La ciudad es extremadamente pobre. Hace tiempo que sus habitantes han renunciado a modificar su propia condición, y viven una vida solitaria, cerrada, taciturna. Lentamente, la población disminuye, no ya porque alguno emigre - a nadie se le ocurre ir a "hacer fortuna", como se dice- sino porque los muertos no son sustituidos; si nace un niño, cosa que es muy rara, es ofrecido a las ciudades vecinas, donde se encuentra alguien que lo adopta. Las casas son viejas y están construidas con material que ya comienza a revelar los indicios de una continua y desde hace poco tiempo acelerada decadencia. No existen reales y auténticos trabajos, sino, de vez en cuando, a un cierto número de habitantes se le ordena transportar algunas piedras -tres, cinco- de una calle a otra. Si hay cinco piedras, acuden diez ciudadanos, y cada uno de ellos efectúa la mitad del recorrido; son pagados con monedas desgastadas, ilegibles, que no tienen curso en ninguna ciudad. No pocas veces las pierden, ya que en la ciudad no hay nada que comprar. Viven del miserable producto de los huertos cultivados por gente que no sabe y a la que no le gusta cultivar los huertos. Poseyendo esos huertos, nunca, o casi nunca, salen a la calle. Tienen la impresión de que, sea cual fuere el tiempo, está a punto de llover. No existen sastres, y las ropas se deterioran lentamente, pero dado que la utilización que se hace de ella es mínima, bastarán hasta la total extinción de la ciudad. El origen de tanta miseria es desconocido. Tal vez deba ser atribuido a unas desordenadas crisis religiosas, terminadas en una mortal desorientación. O bien a una red de contemporáneas desilusiones amorosas, que aisló a hombres y mujeres, y empujó a algunos a la soledad, y a otras a matrimonios sin deseo y sin amor. En esta ciudad hace años que nadie se enamora, y aunque, en las largas horas vacías, se lean libros de amor, la cosa es considerada como un juego deshonesto.
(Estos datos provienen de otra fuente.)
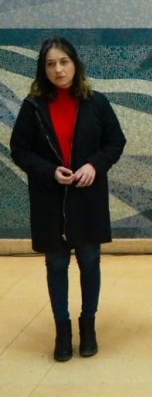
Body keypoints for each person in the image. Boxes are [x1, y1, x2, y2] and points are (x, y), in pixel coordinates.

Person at [10, 37, 126, 362]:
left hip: (87, 199)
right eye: (50, 64)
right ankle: (62, 330)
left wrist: (94, 165)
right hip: (49, 200)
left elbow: (115, 142)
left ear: (75, 64)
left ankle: (88, 326)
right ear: (43, 70)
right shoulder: (33, 107)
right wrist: (49, 171)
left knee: (89, 261)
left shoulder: (96, 103)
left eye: (64, 62)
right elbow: (19, 150)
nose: (58, 69)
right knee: (56, 264)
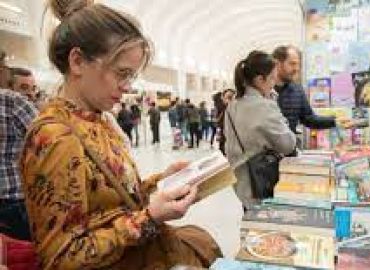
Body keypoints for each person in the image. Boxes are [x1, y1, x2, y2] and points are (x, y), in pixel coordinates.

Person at [19, 1, 221, 269]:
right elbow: (61, 258)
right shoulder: (56, 138)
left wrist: (161, 183)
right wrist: (149, 219)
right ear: (77, 61)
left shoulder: (98, 118)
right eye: (121, 74)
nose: (127, 87)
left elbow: (112, 198)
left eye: (131, 76)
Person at [224, 51, 296, 205]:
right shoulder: (264, 106)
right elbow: (288, 144)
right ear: (259, 79)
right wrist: (273, 103)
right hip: (261, 182)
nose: (274, 83)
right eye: (272, 78)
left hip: (240, 180)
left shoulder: (232, 105)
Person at [272, 45, 350, 133]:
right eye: (292, 64)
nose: (296, 69)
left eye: (298, 64)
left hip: (289, 146)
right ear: (277, 64)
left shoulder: (297, 90)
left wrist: (334, 121)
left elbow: (309, 119)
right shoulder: (263, 91)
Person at [0, 68, 38, 241]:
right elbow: (48, 143)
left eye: (33, 88)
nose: (30, 94)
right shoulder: (13, 102)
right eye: (24, 88)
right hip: (13, 204)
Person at [217, 89, 235, 155]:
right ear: (223, 99)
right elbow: (219, 124)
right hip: (225, 143)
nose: (229, 100)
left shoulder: (239, 111)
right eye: (228, 98)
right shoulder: (223, 110)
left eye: (232, 98)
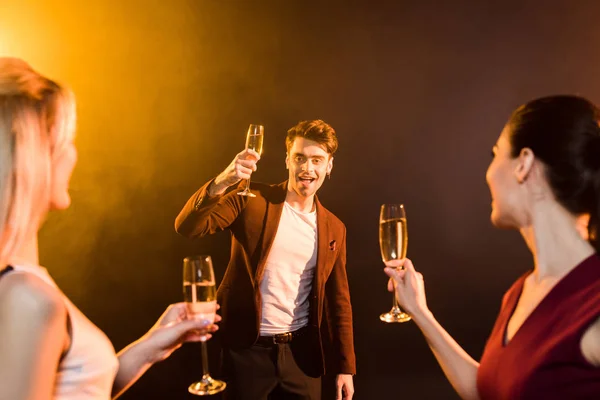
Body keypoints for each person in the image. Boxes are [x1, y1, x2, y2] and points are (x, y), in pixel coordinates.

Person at [0, 57, 219, 400]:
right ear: (34, 159)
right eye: (66, 140)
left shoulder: (22, 280)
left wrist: (152, 346)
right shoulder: (29, 297)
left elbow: (80, 390)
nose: (73, 153)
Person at [384, 95, 600, 399]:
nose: (488, 173)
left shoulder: (593, 302)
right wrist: (421, 313)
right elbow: (491, 390)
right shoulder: (520, 292)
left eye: (495, 154)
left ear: (523, 164)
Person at [175, 120, 356, 400]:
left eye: (317, 160)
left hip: (300, 357)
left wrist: (345, 368)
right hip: (245, 353)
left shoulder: (335, 227)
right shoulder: (252, 199)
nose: (308, 169)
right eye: (300, 158)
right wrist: (224, 180)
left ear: (329, 166)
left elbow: (339, 302)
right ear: (287, 160)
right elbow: (188, 226)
Al comienzo acudieron a visitar la ciudad equipos de estudio, para entender el mecanismo de tan increíble miseria. Fue enviado un circo que durante dos días actuó, gratuitamente, en la plaza de la ciudad. Acudió un solo hombre, un sordo que tenía la impresión de que se trataba de una ceremonia fúnebre-religiosa. Los restantes ciudadanos permanecieron  encerrados en sus casas, sufriendo intensamente por aquellos fragores lujosos. No puede decirse que esperen su propio fin y el de la ciudad; saben oscuramente que ellos son el final.